Obgleich er schon im Jahre 1889 eröffnet wurde und seit jeher mehr als 200 Millionen ihn bestiegen haben, hat der Eiffelturm weder an seiner Popularität, noch Beliebtheit verloren. Vielmehr ist diese Sehenswürdigkeit auch heutzutage der Wahrzeichen der Hauptstadt Paris.
Am Anfang seiner Geschichte hingegen wurde der Eiffelturm als ein misslungenes Werk des Bauherren Gustave Eiffel gehandelt. Dennoch wurde er in den Jahren 1887 bis 1889 anlässlich der industriellen Revolution in Frankreich erbaut.
Heutzutage hingegen wird das Wahrzeichen der Stadt nicht nur als Fernseh- und Aussichtsturm verwendet, sondern erwies sich zudem als wahrhaftige Urlaubsattraktion. Des Weiteren weist der Eiffelturm drei Plattformen auf, die für jeden Besucher oder Touristen der Stadt zugänglich sind. Hierbei können jeweils die ersten zwei Plattformen zu Fuß bestiegen werden, während für den Aufstieg eine Gebühr von vier Euro anfällt. Aber auch Menschen mit körperlicher Behinderung haben die Möglichkeit, die Plattformen mittels eines Aufzuges zu erreichen.

Big Ben in London

Wenn man an die Hauptstadt Englands denkt, fällt einem unweigerlich sofort der knapp 100 Meter hohe Uhrturm ein, welcher für gewöhnlich fälschlich als Big Ben bezeichnet wird - denn eigentlich heisst das Wahrzeichen Londons "The Clock Tower". Als Big Ben wird streng genommen nur die im Turm befindliche, über 13 Tonnen wiegende, Glocke bezeichnet. Diese läutet für gewöhlich alle 15 Minuten und kommt dieser Aufgabe seit 1848 - dem Jahr in dem der Uhrturm in Betrieb genommen wurde - in äußerst zuverlässiger Art und Weise nach.
Die bekannte Sehenswürdigkeit ist sehr zentral im Stadtteil Westminster neben dem Parlament - dem so genannten "Palace of Parliament" - gelegen.
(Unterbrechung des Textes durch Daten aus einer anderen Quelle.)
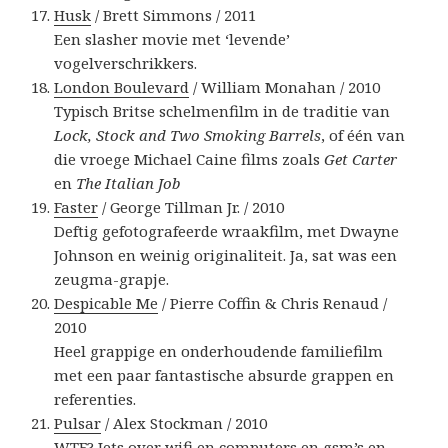
Husk
/ Brett Simmons / 2011
Een slasher movie met ‘levende’
vogelverschrikkers.
London Boulevard
/ William Monahan / 2010
Typisch Britse schelmenfilm in de traditie van
Lock, Stock and Two Smoking Barrels
, of één van
die vroege Michael Caine films zoals
Get Carter
en
The Italian Job
Faster
/ George Tillman Jr. / 2010
Deftig gefotografeerde wraakfilm, met Dwayne
Johnson en weinig originaliteit. Ja, sat was een
zeugma-grapje.
Despicable Me
/ Pierre Coffin & Chris Renaud /
2010
Heel grappige en onderhoudende familiefilm
met een paar fantastische absurde grappen en
referenties.
Pulsar
/ Alex Stockman / 2010
WTF? Iets over wifi en computers en gsm’s en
Der eigentliche Uhrturn besteht aus fünf unterschiedlich großen Glocken, wobei jene, der der "The Clock Tower" seine Bekanntheit verdankt, die schwerste und größte ist.
Für Interessierte empfiehlt es sich, den Turm bei Nacht zu besuchen, da er zu dieser Zeit dank künstlicher, gold-gelber Beleuchtung in dem, für diese Sehenswürdigkeit typischen, Glanz erstrahlt. Doch die aufwendige Lichttechnik des Big Bens war ursprünglich nicht für Urlauber, sondern für das Volk gedacht. Nachdem das Wahrzeichen baulich mit dem Parlament verbunden ist, informiert er die Passanten bis heute mittels einer hell leuchtenden Lampe, wenn gerade eine Parlamentssitzung statt findet.
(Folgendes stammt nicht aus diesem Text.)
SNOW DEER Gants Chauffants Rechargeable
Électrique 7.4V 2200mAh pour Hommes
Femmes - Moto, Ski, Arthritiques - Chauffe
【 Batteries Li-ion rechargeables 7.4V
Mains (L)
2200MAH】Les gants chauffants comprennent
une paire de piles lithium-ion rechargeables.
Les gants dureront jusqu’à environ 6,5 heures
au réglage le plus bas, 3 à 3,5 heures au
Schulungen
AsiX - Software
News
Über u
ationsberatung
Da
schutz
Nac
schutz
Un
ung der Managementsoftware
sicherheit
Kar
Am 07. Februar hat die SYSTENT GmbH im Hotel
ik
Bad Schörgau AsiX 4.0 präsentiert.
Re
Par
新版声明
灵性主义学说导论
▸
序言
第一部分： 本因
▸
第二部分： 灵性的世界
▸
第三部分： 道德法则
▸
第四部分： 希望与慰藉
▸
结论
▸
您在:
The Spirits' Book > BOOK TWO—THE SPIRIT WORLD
Golden Gate Bridge in San Francisco

Golden Gate Bridge in San FranciscoDie Golden Gate Bridge ist das Wahrzeichen der kalifornischen Metropole San Francisco und war über viele Jahre lang die längste Hängebrücke der Welt. Sie wurde im Jahr 1937 nach vierjähriger Bauzeit mit einer Gesamtlänge von 2,7 Kilometern und einer Breite von 27,5 Metern eingeweiht. Die Brücke umfasst sechs Fahrbahnen und schwebt bisweilen auf etwa 70 Metern je nach Wasserstand. Die stählernen Seile, die die Brücke halten und stabilisieren haben einen Durchmesser von knapp einem Meter und erstrecken sich insgesamt über 2,3 Kilometer. Würde man die einzelnen Stahldrähte aneinanderlegen, ergäbe das eine Gesamtlänge von 129.000 Kilometern. Das Gesamtgewicht der Golden Gate Bridge beträgt 887.000 Tonnen.

Den Titel als längste Hängebrücke der Welt trug die Golden Gate Bridge bis 1964, bevor sie von der Verrazano Narrows Bridge in New York abgelöst wurde. Doch noch heute ist sie Teil der Top Ten der längsten Hängebrücken weltweit. Täglich passieren etwa 150.000 Autos die Brücke. Da es stadteinwärts eine Brückenmaut von 5 US-Dollar pro Wagen (ab drei Insassen wird diese werktags von 5 bis 9 und 16 bis 18 Uhr erlassen) gibt, konnten die Baukosten von 37 Millionen US-Dollar bis 1971 wieder eingeholt werden. Neben dem Auto kann man die Golden Gate Bridge aber auch zu Fuß oder per Fahrrad überqueren.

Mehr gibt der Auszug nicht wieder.